The records that follow must be reproduced in full, with every picture excluded.
━━ RECORDS SUPPLIED
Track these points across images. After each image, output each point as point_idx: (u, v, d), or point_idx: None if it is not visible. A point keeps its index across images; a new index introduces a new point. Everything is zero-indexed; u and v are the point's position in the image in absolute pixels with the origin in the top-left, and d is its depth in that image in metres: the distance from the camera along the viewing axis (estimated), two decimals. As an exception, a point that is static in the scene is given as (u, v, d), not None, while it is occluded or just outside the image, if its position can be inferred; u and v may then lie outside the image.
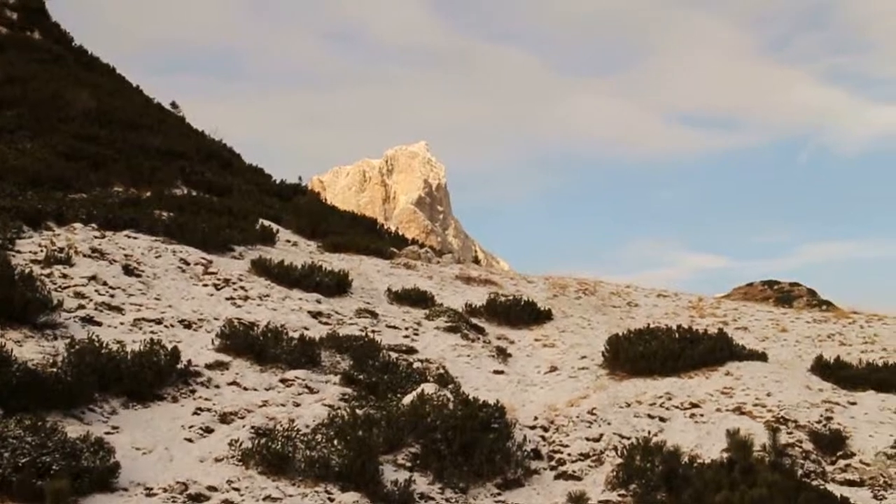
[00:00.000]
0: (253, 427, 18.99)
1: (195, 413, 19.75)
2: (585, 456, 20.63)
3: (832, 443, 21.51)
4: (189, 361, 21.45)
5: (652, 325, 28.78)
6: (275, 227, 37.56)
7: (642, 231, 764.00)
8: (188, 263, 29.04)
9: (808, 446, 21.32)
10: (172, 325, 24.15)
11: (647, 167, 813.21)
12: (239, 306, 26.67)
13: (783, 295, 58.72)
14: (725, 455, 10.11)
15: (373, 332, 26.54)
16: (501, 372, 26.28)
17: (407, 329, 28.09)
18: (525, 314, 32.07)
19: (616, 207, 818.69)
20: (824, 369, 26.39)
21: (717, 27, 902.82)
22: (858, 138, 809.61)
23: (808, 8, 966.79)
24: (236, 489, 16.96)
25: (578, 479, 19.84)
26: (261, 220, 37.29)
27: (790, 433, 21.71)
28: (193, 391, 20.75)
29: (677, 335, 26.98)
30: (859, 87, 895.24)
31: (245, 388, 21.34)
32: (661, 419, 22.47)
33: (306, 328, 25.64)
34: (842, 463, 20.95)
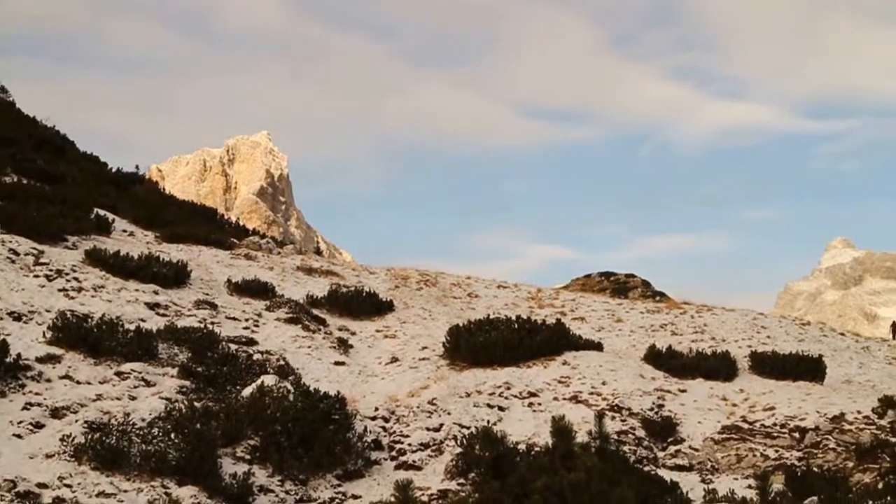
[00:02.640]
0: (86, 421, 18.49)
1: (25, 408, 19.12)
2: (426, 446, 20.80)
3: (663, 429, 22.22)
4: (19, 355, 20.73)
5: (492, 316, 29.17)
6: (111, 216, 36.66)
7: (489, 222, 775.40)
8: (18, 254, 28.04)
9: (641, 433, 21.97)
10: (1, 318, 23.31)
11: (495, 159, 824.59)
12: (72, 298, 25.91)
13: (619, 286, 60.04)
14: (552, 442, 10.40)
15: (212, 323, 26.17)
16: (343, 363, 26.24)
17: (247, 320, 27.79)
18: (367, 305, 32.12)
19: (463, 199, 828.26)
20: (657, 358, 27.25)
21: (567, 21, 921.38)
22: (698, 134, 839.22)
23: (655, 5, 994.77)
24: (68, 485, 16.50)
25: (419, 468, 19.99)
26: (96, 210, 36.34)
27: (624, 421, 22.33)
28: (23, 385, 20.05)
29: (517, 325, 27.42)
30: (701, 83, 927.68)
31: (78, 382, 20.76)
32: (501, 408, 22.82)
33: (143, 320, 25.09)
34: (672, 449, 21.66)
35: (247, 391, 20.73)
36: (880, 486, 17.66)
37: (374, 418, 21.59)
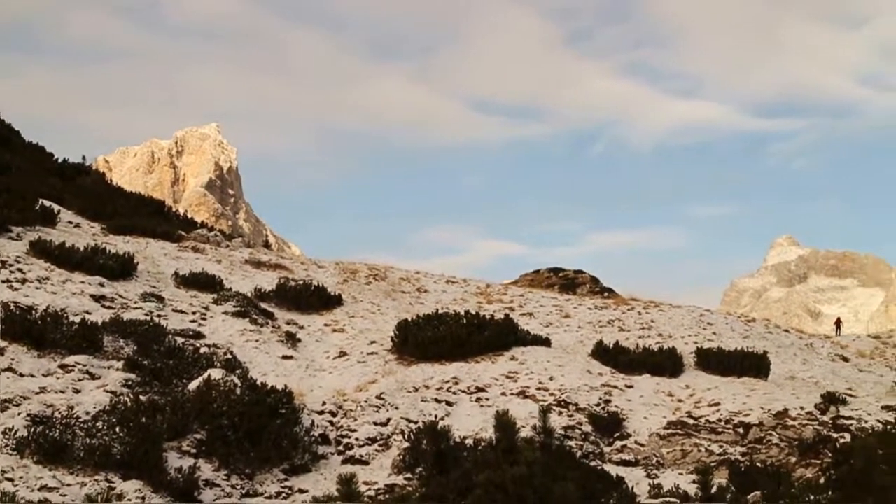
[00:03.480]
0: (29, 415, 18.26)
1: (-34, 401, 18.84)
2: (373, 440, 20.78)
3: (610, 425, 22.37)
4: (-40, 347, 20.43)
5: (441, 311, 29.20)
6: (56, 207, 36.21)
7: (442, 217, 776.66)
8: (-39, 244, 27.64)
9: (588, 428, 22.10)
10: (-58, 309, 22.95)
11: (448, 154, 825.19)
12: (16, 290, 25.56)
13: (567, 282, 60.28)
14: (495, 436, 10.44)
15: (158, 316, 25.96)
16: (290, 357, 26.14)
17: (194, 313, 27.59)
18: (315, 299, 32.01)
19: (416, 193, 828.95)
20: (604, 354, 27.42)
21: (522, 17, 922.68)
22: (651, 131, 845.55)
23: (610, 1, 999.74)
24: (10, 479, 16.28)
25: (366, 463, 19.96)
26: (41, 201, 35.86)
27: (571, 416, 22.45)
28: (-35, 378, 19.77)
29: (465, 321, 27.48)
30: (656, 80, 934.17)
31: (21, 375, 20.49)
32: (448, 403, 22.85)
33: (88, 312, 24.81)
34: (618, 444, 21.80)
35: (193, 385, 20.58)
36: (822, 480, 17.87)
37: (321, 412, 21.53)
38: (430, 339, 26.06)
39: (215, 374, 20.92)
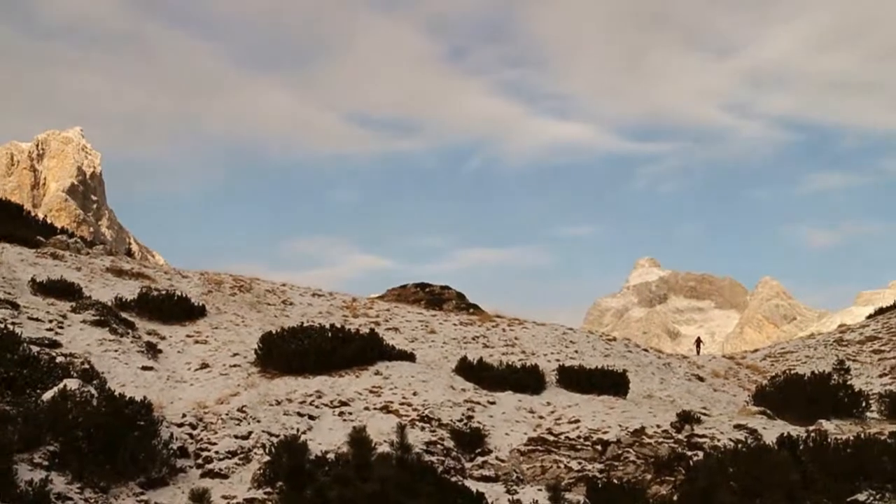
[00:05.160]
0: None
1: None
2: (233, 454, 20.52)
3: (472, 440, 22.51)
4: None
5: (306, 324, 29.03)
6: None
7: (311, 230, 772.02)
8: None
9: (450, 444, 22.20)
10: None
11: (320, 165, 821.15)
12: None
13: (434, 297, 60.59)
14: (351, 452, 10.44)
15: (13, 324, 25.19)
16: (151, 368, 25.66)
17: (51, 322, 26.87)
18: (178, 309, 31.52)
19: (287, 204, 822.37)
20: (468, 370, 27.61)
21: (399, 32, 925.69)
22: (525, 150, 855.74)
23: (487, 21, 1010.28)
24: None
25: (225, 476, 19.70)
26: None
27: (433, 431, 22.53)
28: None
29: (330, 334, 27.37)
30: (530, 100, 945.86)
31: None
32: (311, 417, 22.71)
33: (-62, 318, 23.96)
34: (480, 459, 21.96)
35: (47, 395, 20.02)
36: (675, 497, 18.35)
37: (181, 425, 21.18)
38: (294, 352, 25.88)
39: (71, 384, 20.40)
━━━━
SOLUTION TO THIS TASK =
Track these points across images. After each image, output each point as point_idx: (u, v, d), or point_idx: None if it is not visible. A point keeps its index across images; a new index introduces a new point. Everything is zero-indexed; u and v are the point's position in the image in absolute pixels with the origin in the top-left, and d is its depth in that image in metres: the distance from the camera along the viewing axis (estimated), two decimals. As an exception, a point that is static in the scene is given as (u, v, d), not None, while it is occluded or just outside the image, if its position can be inferred; u and v may then lie outside the image.
[00:00.000]
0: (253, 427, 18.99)
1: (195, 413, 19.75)
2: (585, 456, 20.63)
3: (832, 443, 21.51)
4: (189, 361, 21.45)
5: (652, 325, 28.78)
6: (275, 227, 37.56)
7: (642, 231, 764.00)
8: (188, 263, 29.04)
9: (808, 446, 21.32)
10: (172, 325, 24.15)
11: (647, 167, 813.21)
12: (239, 306, 26.67)
13: (783, 295, 58.72)
14: (725, 455, 10.11)
15: (373, 332, 26.54)
16: (501, 372, 26.28)
17: (407, 329, 28.09)
18: (525, 314, 32.07)
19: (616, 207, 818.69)
20: (824, 369, 26.39)
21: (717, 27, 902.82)
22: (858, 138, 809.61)
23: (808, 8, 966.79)
24: (236, 489, 16.96)
25: (578, 479, 19.84)
26: (261, 220, 37.29)
27: (790, 433, 21.71)
28: (193, 391, 20.75)
29: (677, 335, 26.98)
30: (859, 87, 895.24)
31: (245, 388, 21.34)
32: (661, 419, 22.47)
33: (306, 328, 25.64)
34: (842, 463, 20.95)
[00:02.640]
0: (86, 421, 18.49)
1: (25, 408, 19.12)
2: (426, 446, 20.80)
3: (663, 429, 22.22)
4: (19, 355, 20.73)
5: (492, 316, 29.17)
6: (111, 216, 36.66)
7: (489, 222, 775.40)
8: (18, 254, 28.04)
9: (641, 433, 21.97)
10: (1, 318, 23.31)
11: (495, 159, 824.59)
12: (72, 298, 25.91)
13: (619, 286, 60.04)
14: (552, 442, 10.40)
15: (212, 323, 26.17)
16: (343, 363, 26.24)
17: (247, 320, 27.79)
18: (367, 305, 32.12)
19: (463, 199, 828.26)
20: (657, 358, 27.25)
21: (567, 21, 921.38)
22: (698, 134, 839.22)
23: (655, 5, 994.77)
24: (68, 485, 16.50)
25: (419, 468, 19.99)
26: (96, 210, 36.34)
27: (624, 421, 22.33)
28: (23, 385, 20.05)
29: (517, 325, 27.42)
30: (701, 83, 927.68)
31: (78, 382, 20.76)
32: (501, 408, 22.82)
33: (143, 320, 25.09)
34: (672, 449, 21.66)
35: (247, 391, 20.73)
36: (880, 486, 17.66)
37: (374, 418, 21.59)
[00:03.480]
0: (29, 415, 18.26)
1: (-34, 401, 18.84)
2: (373, 440, 20.78)
3: (610, 425, 22.37)
4: (-40, 347, 20.43)
5: (441, 311, 29.20)
6: (56, 207, 36.21)
7: (442, 217, 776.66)
8: (-39, 244, 27.64)
9: (588, 428, 22.10)
10: (-58, 309, 22.95)
11: (448, 154, 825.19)
12: (16, 290, 25.56)
13: (567, 282, 60.28)
14: (495, 436, 10.44)
15: (158, 316, 25.96)
16: (290, 357, 26.14)
17: (194, 313, 27.59)
18: (315, 299, 32.01)
19: (416, 193, 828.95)
20: (604, 354, 27.42)
21: (522, 17, 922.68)
22: (651, 131, 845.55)
23: (610, 1, 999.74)
24: (10, 479, 16.28)
25: (366, 463, 19.96)
26: (41, 201, 35.86)
27: (571, 416, 22.45)
28: (-35, 378, 19.77)
29: (465, 321, 27.48)
30: (656, 80, 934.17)
31: (21, 375, 20.49)
32: (448, 403, 22.85)
33: (88, 312, 24.81)
34: (618, 444, 21.80)
35: (193, 385, 20.58)
36: (822, 480, 17.87)
37: (321, 412, 21.53)
38: (430, 339, 26.06)
39: (215, 374, 20.92)
[00:05.160]
0: None
1: None
2: (233, 454, 20.52)
3: (472, 440, 22.51)
4: None
5: (306, 324, 29.03)
6: None
7: (311, 230, 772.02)
8: None
9: (450, 444, 22.20)
10: None
11: (320, 165, 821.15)
12: None
13: (434, 297, 60.59)
14: (351, 452, 10.44)
15: (13, 324, 25.19)
16: (151, 368, 25.66)
17: (51, 322, 26.87)
18: (178, 309, 31.52)
19: (287, 204, 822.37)
20: (468, 370, 27.61)
21: (399, 32, 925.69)
22: (525, 150, 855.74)
23: (487, 21, 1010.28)
24: None
25: (225, 476, 19.70)
26: None
27: (433, 431, 22.53)
28: None
29: (330, 334, 27.37)
30: (530, 100, 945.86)
31: None
32: (311, 417, 22.71)
33: (-62, 318, 23.96)
34: (480, 459, 21.96)
35: (47, 395, 20.02)
36: (675, 497, 18.35)
37: (181, 425, 21.18)
38: (294, 352, 25.88)
39: (71, 384, 20.40)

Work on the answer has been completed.